§ JOB ITEM
In the entries below, swap every "markdown" for "Markdown" and leave everything else unchanged. Reproduce the lines without the pictures.

§ Excerpts from a dataset

*** Begin section ***

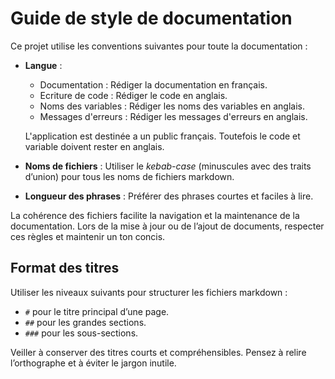 # Guide de style de documentation

Ce projet utilise les conventions suivantes pour toute la documentation :

- **Langue** :
  - Documentation       : Rédiger la documentation en français.
  - Ecriture de code    : Rédiger le code en anglais.
  - Noms des variables  : Rédiger les noms des variables en anglais.
  - Messages d'erreurs  : Rédiger les messages d'erreurs en anglais.

  L'application est destinée a un public français. Toutefois le code et variable doivent rester en anglais.

- **Noms de fichiers** : Utiliser le _kebab-case_ (minuscules avec des traits d’union) pour tous les noms de fichiers markdown.
- **Longueur des phrases** : Préférer des phrases courtes et faciles à lire.

La cohérence des fichiers facilite la navigation et la maintenance de la documentation. Lors de la mise à jour ou de l’ajout de documents, respecter ces règles et maintenir un ton concis.

## Format des titres

Utiliser les niveaux suivants pour structurer les fichiers markdown :

- `#` pour le titre principal d’une page.
- `##` pour les grandes sections.
- `###` pour les sous-sections.

Veiller à conserver des titres courts et compréhensibles. Pensez à relire l’orthographe et à éviter le jargon inutile.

*** End section ***

§ SOLVED PROBLEM
 # Guide de style de documentation

Ce projet utilise les conventions suivantes pour toute la documentation :

- **Langue** :
  - Documentation       : Rédiger la documentation en français.
  - Ecriture de code    : Rédiger le code en anglais.
  - Noms des variables  : Rédiger les noms des variables en anglais.
  - Messages d'erreurs  : Rédiger les messages d'erreurs en anglais.

  L'application est destinée a un public français. Toutefois le code et variable doivent rester en anglais.

- **Noms de fichiers** : Utiliser le _kebab-case_ (minuscules avec des traits d’union) pour tous les noms de fichiers Markdown.
- **Longueur des phrases** : Préférer des phrases courtes et faciles à lire.

La cohérence des fichiers facilite la navigation et la maintenance de la documentation. Lors de la mise à jour ou de l’ajout de documents, respecter ces règles et maintenir un ton concis.

## Format des titres

Utiliser les niveaux suivants pour structurer les fichiers Markdown :

- `#` pour le titre principal d’une page.
- `##` pour les grandes sections.
- `###` pour les sous-sections.

Veiller à conserver des titres courts et compréhensibles. Pensez à relire l’orthographe et à éviter le jargon inutile.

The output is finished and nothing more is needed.